* **Exercise**
Retype every line of text in the records below with no changes, leaving out the pictures.

---

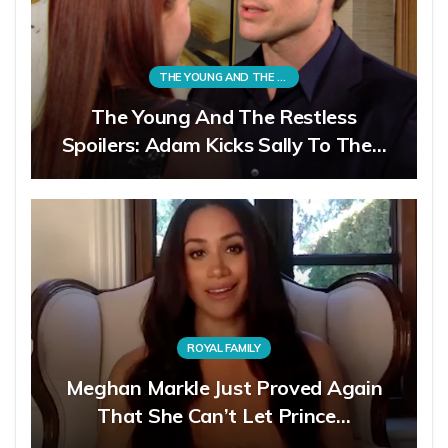
THE YOUNG AND THE RESTLESS
The Young And The Restless
Spoilers: Adam Kicks Sally To The…
ROYAL FAMILY
Meghan Markle Just Proved Again
That She Can’t Let Prince…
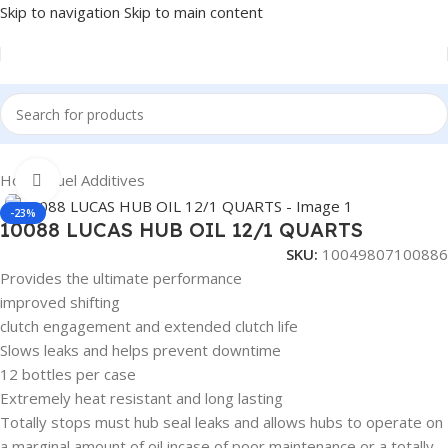
Skip to navigation
Skip to main content
Home
/
Fuel Additives
Click to enlarge
-23%
10088 LUCAS HUB OIL 12/1 QUARTS
SKU:
10049807100886
Provides the ultimate performance
improved shifting
clutch engagement and extended clutch life
Slows leaks and helps prevent downtime
12 bottles per case
Extremely heat resistant and long lasting
Totally stops must hub seal leaks and allows hubs to operate on
a marginal amount of oil incase of poor maintenance or a totally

---

* **Solved problem**
THE YOUNG AND THE RESTLESS
The Young And The Restless
Spoilers: Adam Kicks Sally To The…
ROYAL FAMILY
Meghan Markle Just Proved Again
That She Can’t Let Prince…
Skip to navigation
Skip to main content
Home
/
Fuel Additives
Click to enlarge
-23%
10088 LUCAS HUB OIL 12/1 QUARTS
SKU:
10049807100886
Provides the ultimate performance
improved shifting
clutch engagement and extended clutch life
Slows leaks and helps prevent downtime
12 bottles per case
Extremely heat resistant and long lasting
Totally stops must hub seal leaks and allows hubs to operate on
a marginal amount of oil incase of poor maintenance or a totally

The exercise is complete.